__What to produce__
Copy the data exactly as it appears, and do not include any pictures.

[[ Source data open ]]

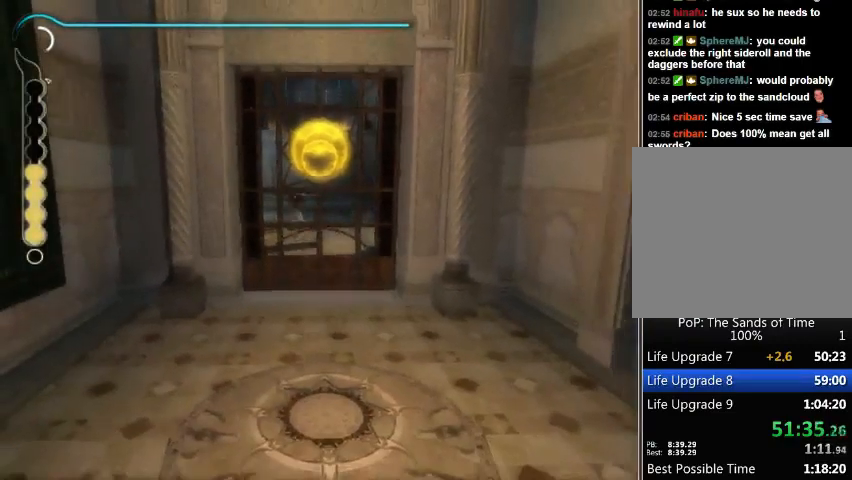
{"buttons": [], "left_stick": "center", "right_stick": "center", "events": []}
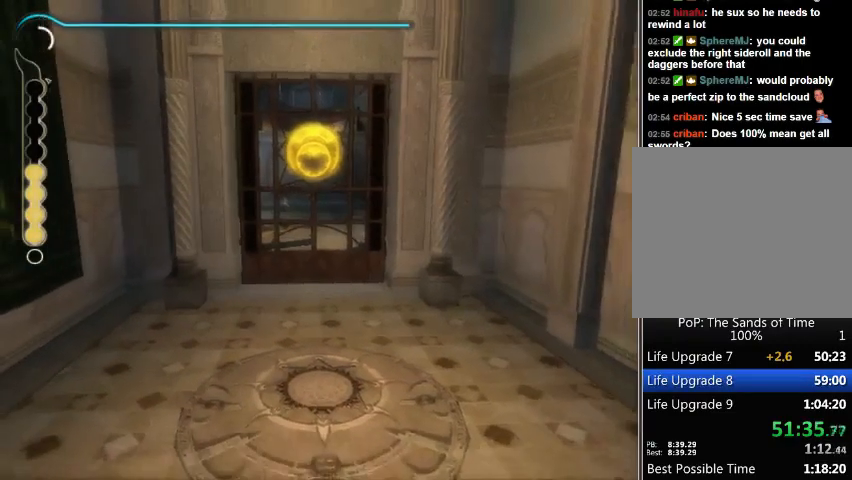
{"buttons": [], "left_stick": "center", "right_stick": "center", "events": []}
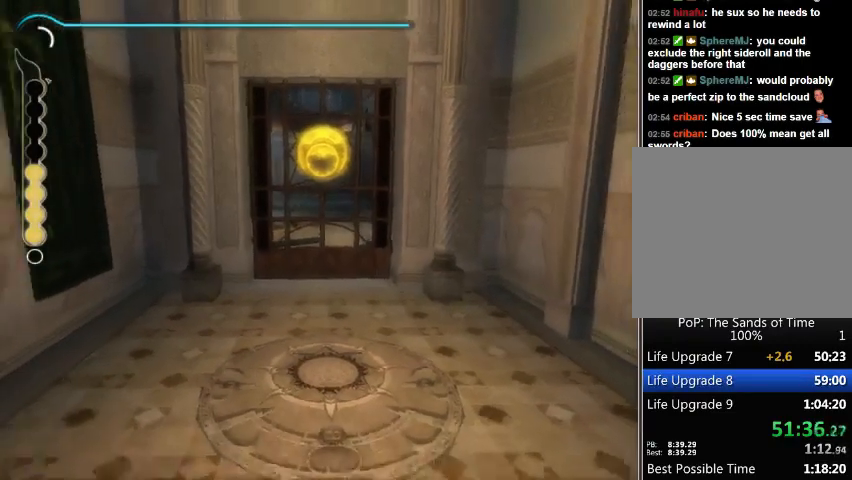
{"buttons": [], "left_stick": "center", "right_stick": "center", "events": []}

[[ Source data closed ]]

__Task answer__
{"buttons": [], "left_stick": "center", "right_stick": "center", "events": []}
{"buttons": [], "left_stick": "center", "right_stick": "center", "events": []}
{"buttons": [], "left_stick": "center", "right_stick": "center", "events": []}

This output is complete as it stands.